US President George W. Bush on Tuesday looked to persuade European leaders to tighten the squeeze on Iran's finances, a central message of what was likely his farewell tour of the continent.
Bush, whose term ends in January, will hold talks with Slovenia's president and prime minister before attending the annual US-European Union summit for the last time, then head to Germany for talks with Chancellor Angela Merkel.
The US president also hopes to secure more help with war-battered Afghanistan during his visit, which also takes him to Germany, Italy, the Vatican, France, England, and Northern Ireland.
But the White House warns to expect no "dramatic announcements" on disputes over climate change or trade, or on new ways to prop up the faltering Middle East peace process at the summit in nearby Brdo Pri Kranju.
Washington and its partners will jointly warn Tehran to freeze its suspect nuclear program or face further sanctions, according to a draft of the half-day diplomatic gathering's final joint statement, obtained by AFP.
At the same time, amid growing fears of possible US military action before Bush leaves office, the statement notes that the leaders "reiterate our belief that a mutually satisfactory, negotiated solution remains open to Iran."
Tehran rejects Western charges that its nuclear programme hides an atomic weapons quest, but is under three rounds of UN sanctions for refusing to freeze its uranium enrichment efforts.
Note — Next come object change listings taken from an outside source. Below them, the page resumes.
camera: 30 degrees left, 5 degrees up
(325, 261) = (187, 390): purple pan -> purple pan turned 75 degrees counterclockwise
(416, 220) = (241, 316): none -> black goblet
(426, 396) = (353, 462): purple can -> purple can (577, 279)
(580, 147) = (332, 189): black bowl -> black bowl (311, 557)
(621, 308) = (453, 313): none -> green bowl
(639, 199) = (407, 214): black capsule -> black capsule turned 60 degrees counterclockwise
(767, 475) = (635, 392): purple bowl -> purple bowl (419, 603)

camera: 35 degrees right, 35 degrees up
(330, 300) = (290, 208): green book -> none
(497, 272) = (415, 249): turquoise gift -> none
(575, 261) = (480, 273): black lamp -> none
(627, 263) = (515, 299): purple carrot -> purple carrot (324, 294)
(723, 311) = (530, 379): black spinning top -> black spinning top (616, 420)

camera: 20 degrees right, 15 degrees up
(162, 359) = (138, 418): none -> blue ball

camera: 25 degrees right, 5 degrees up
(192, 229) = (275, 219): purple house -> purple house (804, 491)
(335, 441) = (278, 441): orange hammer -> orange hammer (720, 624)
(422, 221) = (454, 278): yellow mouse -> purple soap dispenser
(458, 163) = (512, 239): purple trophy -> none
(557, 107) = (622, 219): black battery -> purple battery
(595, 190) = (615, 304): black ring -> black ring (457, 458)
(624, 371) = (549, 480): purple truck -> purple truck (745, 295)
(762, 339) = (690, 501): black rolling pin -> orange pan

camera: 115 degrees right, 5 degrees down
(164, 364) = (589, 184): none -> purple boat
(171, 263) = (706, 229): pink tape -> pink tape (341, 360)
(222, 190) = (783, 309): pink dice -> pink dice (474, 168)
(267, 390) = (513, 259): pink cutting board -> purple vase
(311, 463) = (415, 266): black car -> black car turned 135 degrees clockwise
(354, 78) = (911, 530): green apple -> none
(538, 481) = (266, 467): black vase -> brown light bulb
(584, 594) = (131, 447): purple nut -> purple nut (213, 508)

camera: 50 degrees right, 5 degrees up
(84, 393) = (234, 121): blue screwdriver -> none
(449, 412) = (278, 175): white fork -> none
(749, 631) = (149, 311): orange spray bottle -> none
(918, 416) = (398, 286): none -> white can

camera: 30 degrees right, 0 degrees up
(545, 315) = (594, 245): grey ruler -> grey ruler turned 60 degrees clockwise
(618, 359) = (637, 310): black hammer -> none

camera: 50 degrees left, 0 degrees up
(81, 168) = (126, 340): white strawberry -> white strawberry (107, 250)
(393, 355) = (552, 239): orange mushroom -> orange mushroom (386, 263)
Bush hopes to persuade the EU to do more to stop the flow of money through Iranian banks, which Washington believes are helping to fund Iran's nuclear programme, according to the US special envoy to the European Union.
"There are Iranian bank activities that could be curbed, there could be further restrictions" in keeping with a UN Security Council resolution adopted in March to beef up sanctions on Tehran, said the diplomat, C. Boyden Gray.
Both sides must "make sure there are no evasions whereby Iranian banks can continue to do business to further this nuclear programme which I think we all agree must be terminated," he told reporters here on the eve of the summit.
The United States wants the European Union to take measures against the Iranian Melli Bank by stopping its branches in Hamburg, London and Paris from operating.
The Europeans have said they are prepared to take a tougher stance but are waiting to see what comes out of the new cooperation offer which the major powers are about to put to Tehran.
EU foreign policy chief Javier Solana, in Slovenia for the summit, indicated Monday that he will probably travel to Tehran on Sunday for talks aimed at convincing Iran to suspend its uranium enrichment activities.
Solana will present Iranian leaders with a "refreshed" offer on behalf of the six major powers involved in the nuclear talks -- Britain, China, France, Germany, Russia and the United States -- who came up with the deal last month to follow an original offer in June 2006.
Solana declined to give details: "We will have several meetings in Tehran with various people and we will see. I am not going to speak now about the contents."
The European Union and the United States will call on the UN secretary general to send a team to Zimbabwe to monitor human rights ahead of a presidential run-off election this month, according to the draft statement.
"We urge the UN Secretary General to send a team immediately to monitor human rights and to deter further abuses," said the text, prepared for the summit between Bush and EU leaders.
The statement also called for the June 27 run-off to be "free and fair." Opposition leader Morgan Tsvangirai will be hoping to end President Robert Mugabe's 28-year rule.
Bush and his European hosts, including EU Commission chief Jose Manuel Barroso, will also discuss climate change and energy security.
Washington believes that climate change can only be effectively tackled if major emerging economies like China and India make commitments, while the Europeans favour leading the way on the issue to encourage others.